> [Prompt]:
Answer these questions from the passage below about the 1951 playoff game:
(a) Which television show does Gleason say he should be rehearsing for?
(b) Which of the famous attendees does the writer know was at the game?
(c) What does the writer say was going to dominate the U.S. in coming years?
-------- Quoted passage
The game also stood on the cusp of a great change in American mass culture: the rise of network TV. The coast-to-coast broadcast of the game was itself a harbinger of that, but DeLillo signals it in another way. He has Frank Sinatra, Jackie Gleason, Toots Shor, and J. Edgar Hoover together in attendance. (I do not know if Sinatra, Gleason, and Shor were at the game, but I know Hoover was there.) They joke and drink, but Gleason keeps saying that he should be at rehearsal for “The Honeymooners,” an icon of 1950s television that was to air for the first time in two days.

But something else happened on the very day of Thomson’s home run that would greatly change America. Until 1951, Americans had been little bothered by the thought that they might be killed at home by a foreign government, but on October 3, 1951, the same day as the famous playoff game, the Soviet Union exploded its first atomic bomb. We learn that fact when a message is delivered to Hoover informing him of that blast. After that October day, Americans could never again safely tuck themselves into bed the way they had before. The always present strain of paranoia in American now had a much firmer basis, and that paranoia was going to dominate the U.S. in coming years.
----------------
-------- Extracted material
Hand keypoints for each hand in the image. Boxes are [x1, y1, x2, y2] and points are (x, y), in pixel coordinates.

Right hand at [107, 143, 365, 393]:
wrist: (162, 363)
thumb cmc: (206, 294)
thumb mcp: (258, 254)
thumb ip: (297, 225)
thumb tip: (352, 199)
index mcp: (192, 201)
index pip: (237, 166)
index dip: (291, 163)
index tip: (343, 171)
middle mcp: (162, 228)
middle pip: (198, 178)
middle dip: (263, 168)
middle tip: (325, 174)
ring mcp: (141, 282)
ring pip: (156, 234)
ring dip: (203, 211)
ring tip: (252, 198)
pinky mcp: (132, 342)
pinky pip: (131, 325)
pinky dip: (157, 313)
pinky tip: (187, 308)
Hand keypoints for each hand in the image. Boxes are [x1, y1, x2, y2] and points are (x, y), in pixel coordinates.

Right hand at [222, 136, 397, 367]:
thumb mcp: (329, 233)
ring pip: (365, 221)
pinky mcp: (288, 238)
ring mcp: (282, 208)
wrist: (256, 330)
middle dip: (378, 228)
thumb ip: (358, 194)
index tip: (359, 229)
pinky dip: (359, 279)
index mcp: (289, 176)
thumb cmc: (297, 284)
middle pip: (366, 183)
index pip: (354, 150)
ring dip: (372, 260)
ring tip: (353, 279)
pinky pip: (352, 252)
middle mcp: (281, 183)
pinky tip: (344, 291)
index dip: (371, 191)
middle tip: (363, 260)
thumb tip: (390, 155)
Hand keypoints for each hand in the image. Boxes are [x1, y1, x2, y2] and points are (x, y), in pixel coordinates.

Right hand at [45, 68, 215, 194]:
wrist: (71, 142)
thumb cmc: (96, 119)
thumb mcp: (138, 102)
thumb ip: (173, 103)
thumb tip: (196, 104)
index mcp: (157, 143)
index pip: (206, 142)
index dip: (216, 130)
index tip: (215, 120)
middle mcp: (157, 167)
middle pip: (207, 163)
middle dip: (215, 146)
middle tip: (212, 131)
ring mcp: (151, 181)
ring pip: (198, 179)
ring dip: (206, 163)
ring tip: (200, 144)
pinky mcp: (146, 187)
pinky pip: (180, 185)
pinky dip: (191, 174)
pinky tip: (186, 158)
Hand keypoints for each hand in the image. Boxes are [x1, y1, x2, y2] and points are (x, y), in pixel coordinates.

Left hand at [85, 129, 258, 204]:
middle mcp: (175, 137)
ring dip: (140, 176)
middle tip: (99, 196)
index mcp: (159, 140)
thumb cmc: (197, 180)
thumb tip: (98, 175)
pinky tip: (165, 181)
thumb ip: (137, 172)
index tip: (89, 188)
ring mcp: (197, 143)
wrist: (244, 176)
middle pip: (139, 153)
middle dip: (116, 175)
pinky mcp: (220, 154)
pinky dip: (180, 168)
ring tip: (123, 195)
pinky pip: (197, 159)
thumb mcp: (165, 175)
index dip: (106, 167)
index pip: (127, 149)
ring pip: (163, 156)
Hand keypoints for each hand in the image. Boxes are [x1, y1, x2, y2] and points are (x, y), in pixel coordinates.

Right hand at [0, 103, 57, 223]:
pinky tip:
----------------
-------- Extracted material
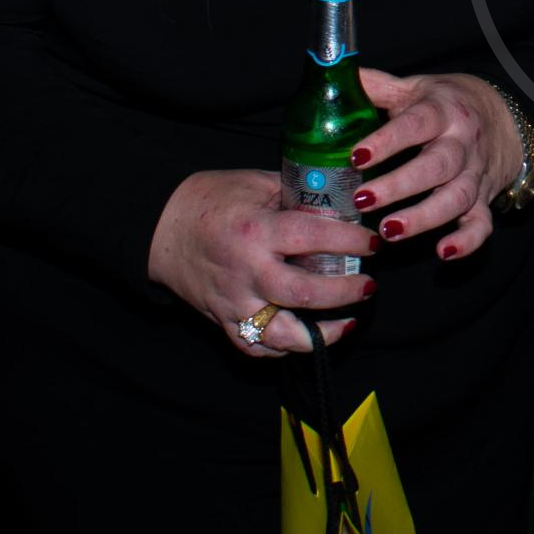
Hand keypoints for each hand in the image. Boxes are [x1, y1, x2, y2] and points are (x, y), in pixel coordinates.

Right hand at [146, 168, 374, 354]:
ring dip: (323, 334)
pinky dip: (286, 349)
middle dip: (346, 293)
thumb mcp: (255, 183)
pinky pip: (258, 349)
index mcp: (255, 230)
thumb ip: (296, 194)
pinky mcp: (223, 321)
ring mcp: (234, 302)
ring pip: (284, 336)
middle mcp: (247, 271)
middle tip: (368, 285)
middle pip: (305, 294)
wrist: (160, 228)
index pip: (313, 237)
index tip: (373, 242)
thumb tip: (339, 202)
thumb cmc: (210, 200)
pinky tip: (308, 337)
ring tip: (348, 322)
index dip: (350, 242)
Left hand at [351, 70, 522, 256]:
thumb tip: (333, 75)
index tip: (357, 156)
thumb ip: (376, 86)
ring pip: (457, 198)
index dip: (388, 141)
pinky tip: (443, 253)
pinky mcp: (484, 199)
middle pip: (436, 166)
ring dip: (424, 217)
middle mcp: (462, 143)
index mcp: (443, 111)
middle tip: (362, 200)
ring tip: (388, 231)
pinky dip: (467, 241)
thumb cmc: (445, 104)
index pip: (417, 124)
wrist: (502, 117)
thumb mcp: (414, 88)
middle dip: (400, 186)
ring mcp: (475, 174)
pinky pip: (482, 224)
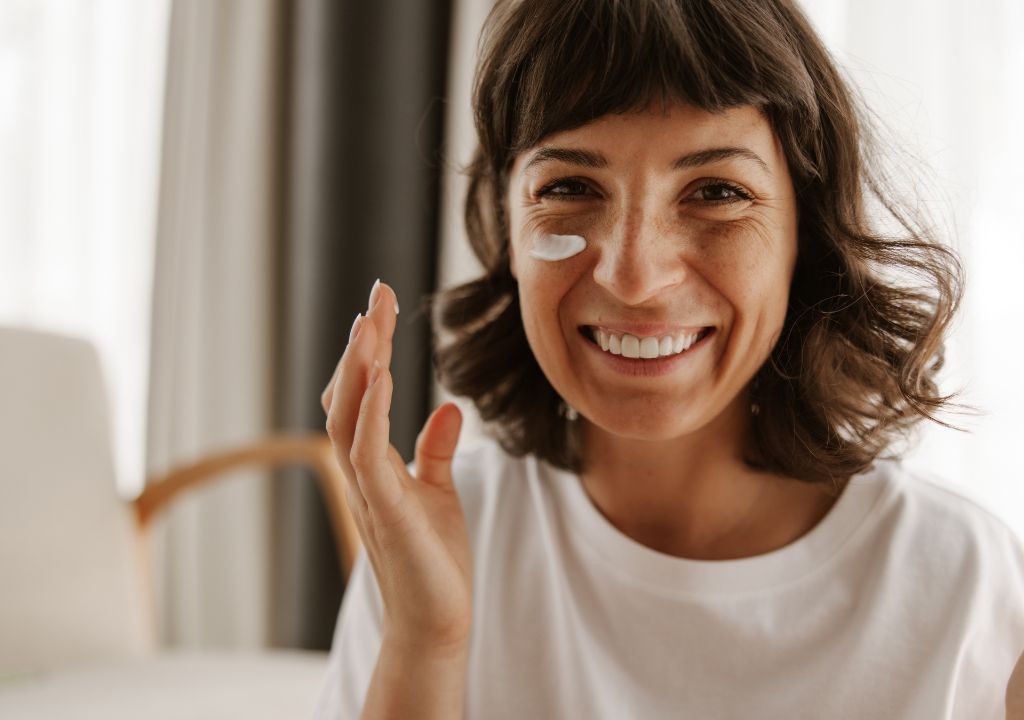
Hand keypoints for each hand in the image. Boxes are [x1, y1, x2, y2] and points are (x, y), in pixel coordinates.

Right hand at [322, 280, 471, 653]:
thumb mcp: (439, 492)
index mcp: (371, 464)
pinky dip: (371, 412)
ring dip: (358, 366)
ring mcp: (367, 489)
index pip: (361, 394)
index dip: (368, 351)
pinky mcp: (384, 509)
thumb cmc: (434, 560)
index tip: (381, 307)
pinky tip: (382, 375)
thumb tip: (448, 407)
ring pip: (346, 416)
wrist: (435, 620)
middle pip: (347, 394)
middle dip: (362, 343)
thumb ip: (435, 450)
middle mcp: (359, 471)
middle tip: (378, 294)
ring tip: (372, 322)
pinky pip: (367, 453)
----------------
-------- Extracted material
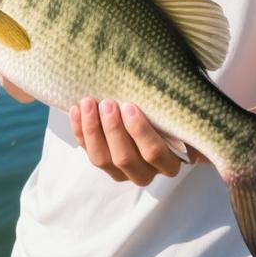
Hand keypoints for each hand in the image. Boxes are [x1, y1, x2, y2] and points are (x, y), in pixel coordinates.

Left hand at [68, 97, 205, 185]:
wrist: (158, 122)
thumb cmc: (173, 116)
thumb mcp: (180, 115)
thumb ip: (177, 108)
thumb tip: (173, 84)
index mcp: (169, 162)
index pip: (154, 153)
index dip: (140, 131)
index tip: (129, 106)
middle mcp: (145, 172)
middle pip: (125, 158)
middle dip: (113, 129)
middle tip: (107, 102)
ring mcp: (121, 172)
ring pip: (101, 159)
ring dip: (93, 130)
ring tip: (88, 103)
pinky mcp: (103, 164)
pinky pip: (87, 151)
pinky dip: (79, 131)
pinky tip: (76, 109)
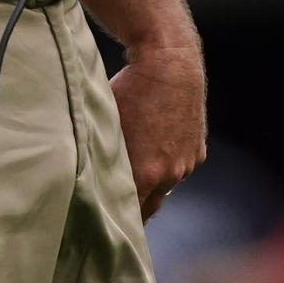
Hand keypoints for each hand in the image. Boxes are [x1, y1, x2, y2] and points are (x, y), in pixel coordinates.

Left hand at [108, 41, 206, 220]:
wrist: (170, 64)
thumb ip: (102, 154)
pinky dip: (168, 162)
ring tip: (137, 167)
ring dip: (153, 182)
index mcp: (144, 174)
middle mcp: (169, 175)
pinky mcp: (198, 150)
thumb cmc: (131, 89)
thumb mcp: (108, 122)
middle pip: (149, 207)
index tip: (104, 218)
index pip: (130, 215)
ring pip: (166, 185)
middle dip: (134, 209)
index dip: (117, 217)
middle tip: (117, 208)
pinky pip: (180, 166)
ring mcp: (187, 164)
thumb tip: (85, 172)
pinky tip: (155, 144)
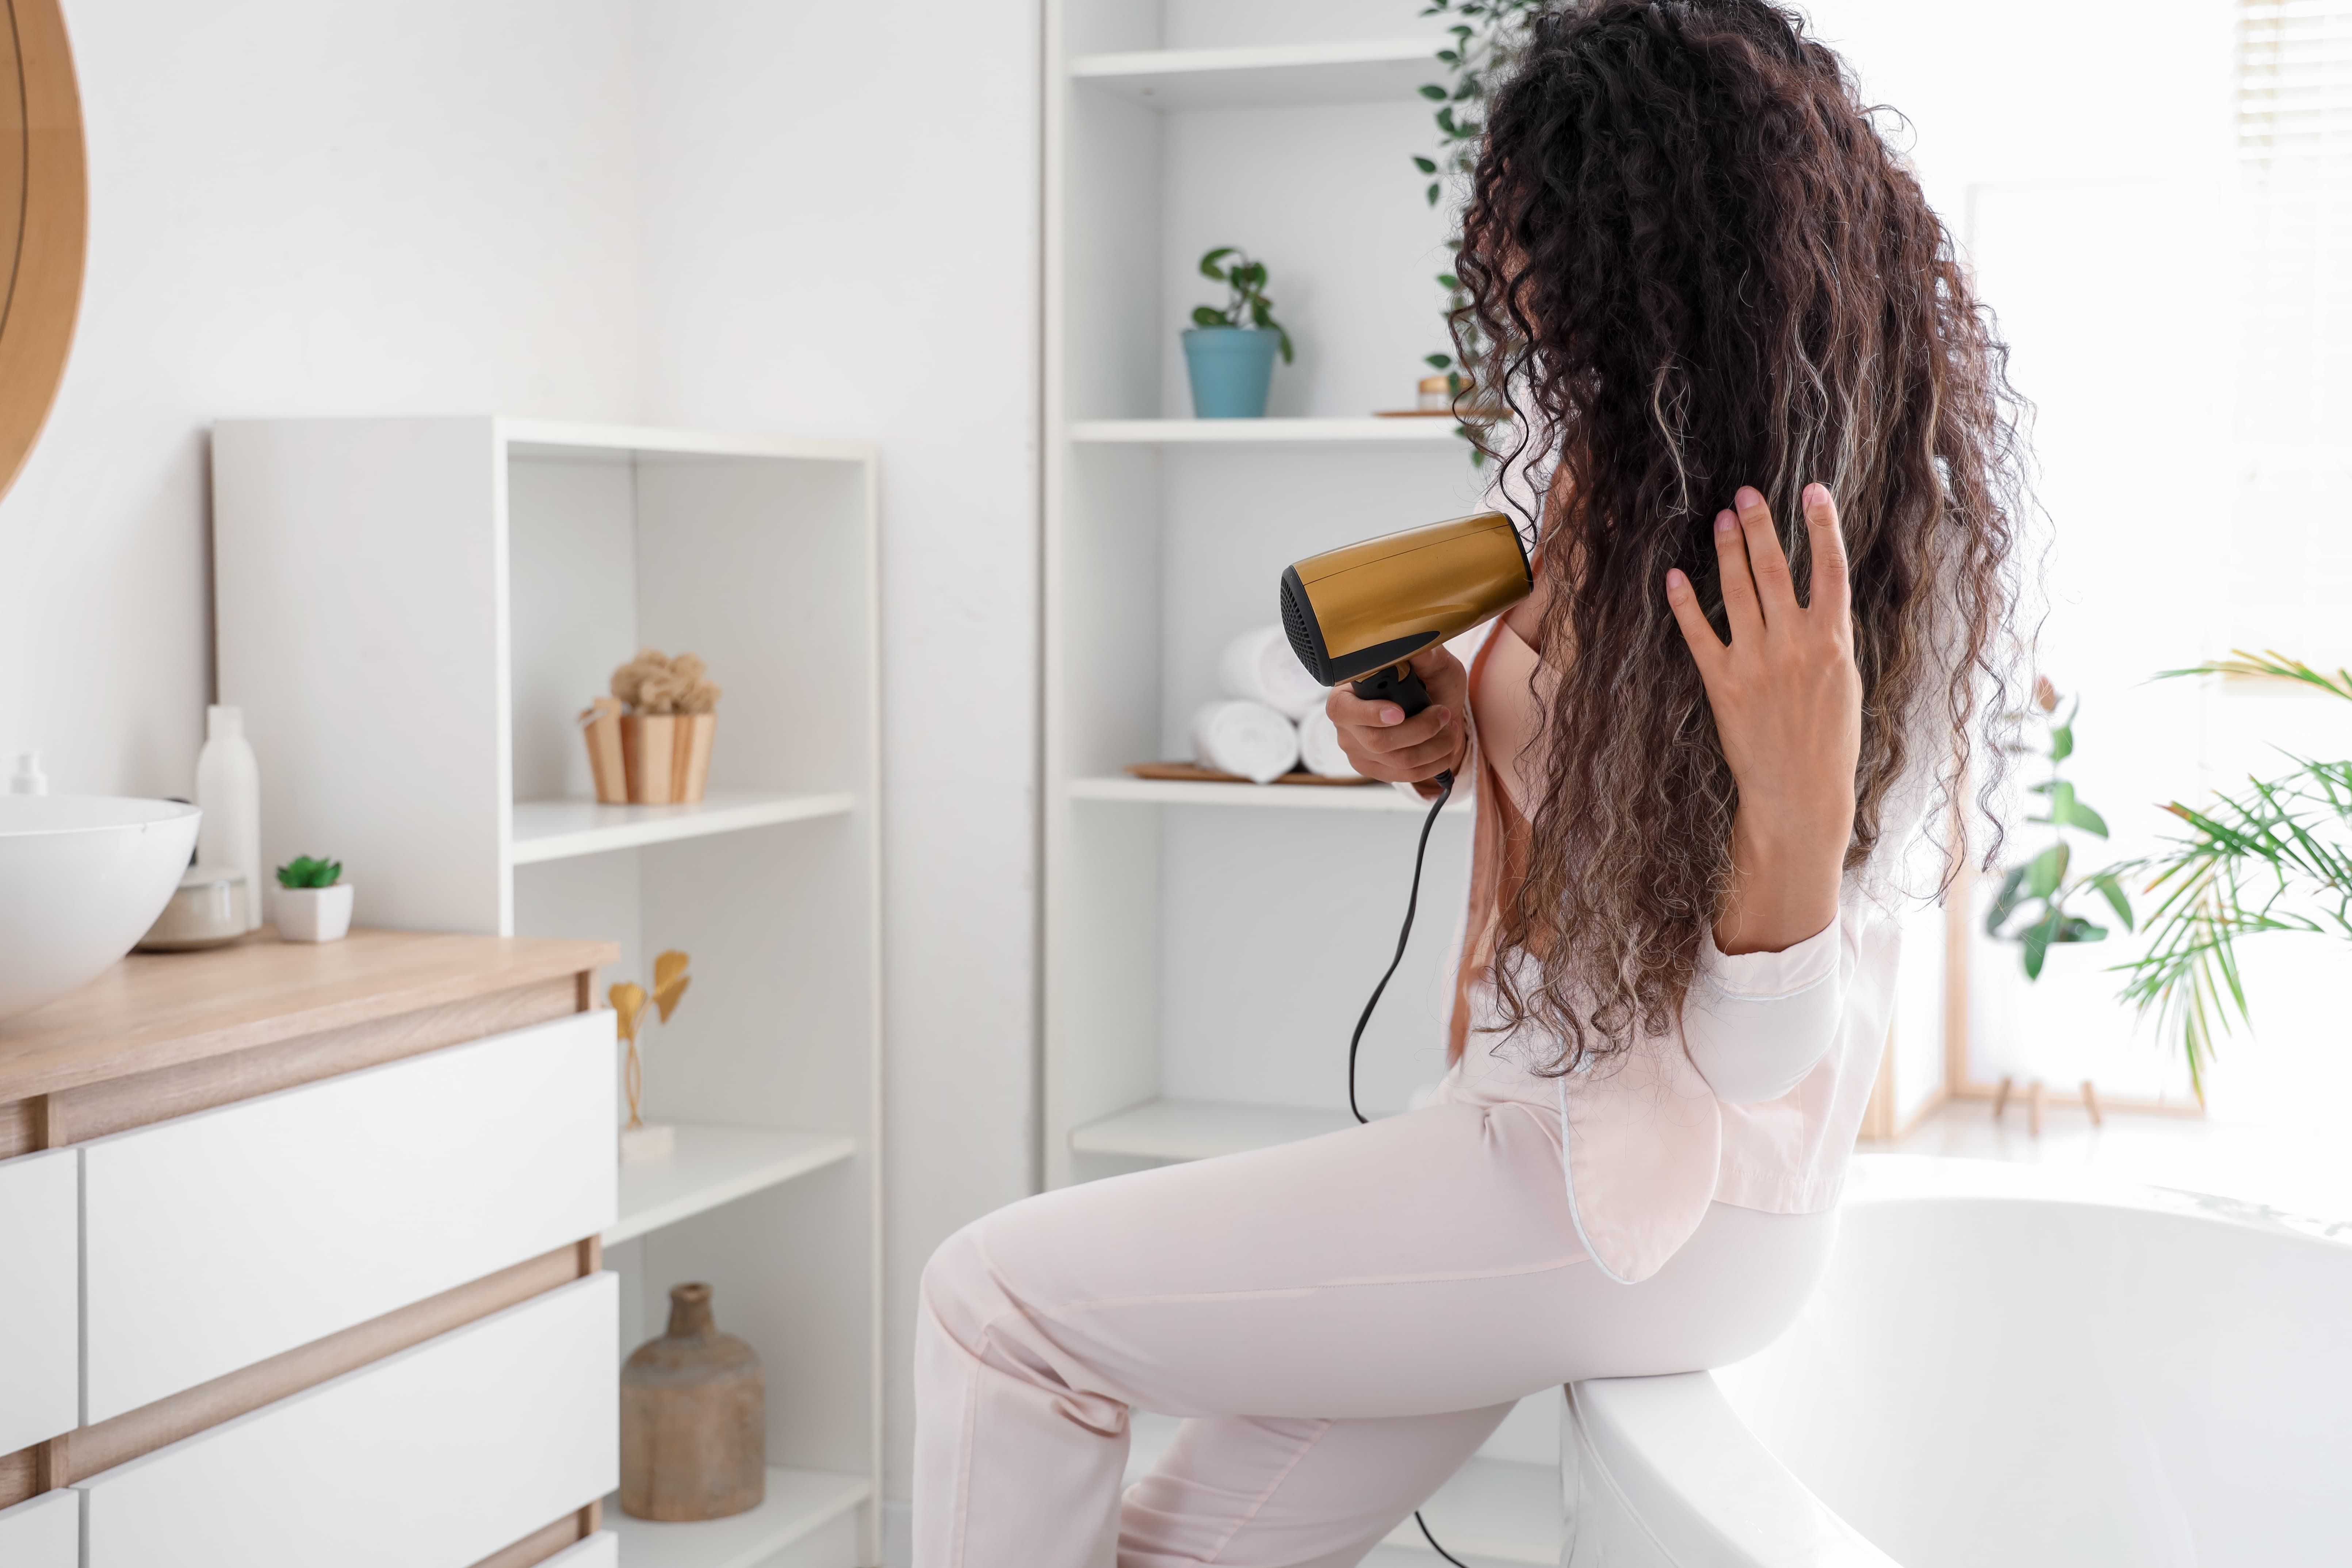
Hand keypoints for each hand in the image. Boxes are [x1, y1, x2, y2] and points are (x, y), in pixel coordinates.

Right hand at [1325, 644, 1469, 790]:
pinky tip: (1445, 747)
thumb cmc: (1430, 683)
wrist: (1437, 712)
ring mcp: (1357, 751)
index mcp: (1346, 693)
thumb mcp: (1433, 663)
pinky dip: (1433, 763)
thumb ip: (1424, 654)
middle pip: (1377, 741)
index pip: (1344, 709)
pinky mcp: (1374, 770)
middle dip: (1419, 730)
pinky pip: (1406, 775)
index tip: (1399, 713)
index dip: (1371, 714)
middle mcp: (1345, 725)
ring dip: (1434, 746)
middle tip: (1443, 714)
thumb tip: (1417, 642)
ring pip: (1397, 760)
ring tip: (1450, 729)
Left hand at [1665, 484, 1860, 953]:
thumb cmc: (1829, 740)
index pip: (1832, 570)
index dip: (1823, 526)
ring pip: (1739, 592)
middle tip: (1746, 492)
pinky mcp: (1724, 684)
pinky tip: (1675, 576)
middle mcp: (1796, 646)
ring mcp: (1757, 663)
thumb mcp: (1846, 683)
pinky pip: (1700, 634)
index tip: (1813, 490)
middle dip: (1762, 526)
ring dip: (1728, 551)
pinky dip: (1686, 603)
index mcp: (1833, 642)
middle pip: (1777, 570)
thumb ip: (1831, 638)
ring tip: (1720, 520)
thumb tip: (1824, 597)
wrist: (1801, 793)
----------------
> [Answer to this problem]:
(a) "The Honeymooners"
(b) J. Edgar Hoover
(c) Paranoia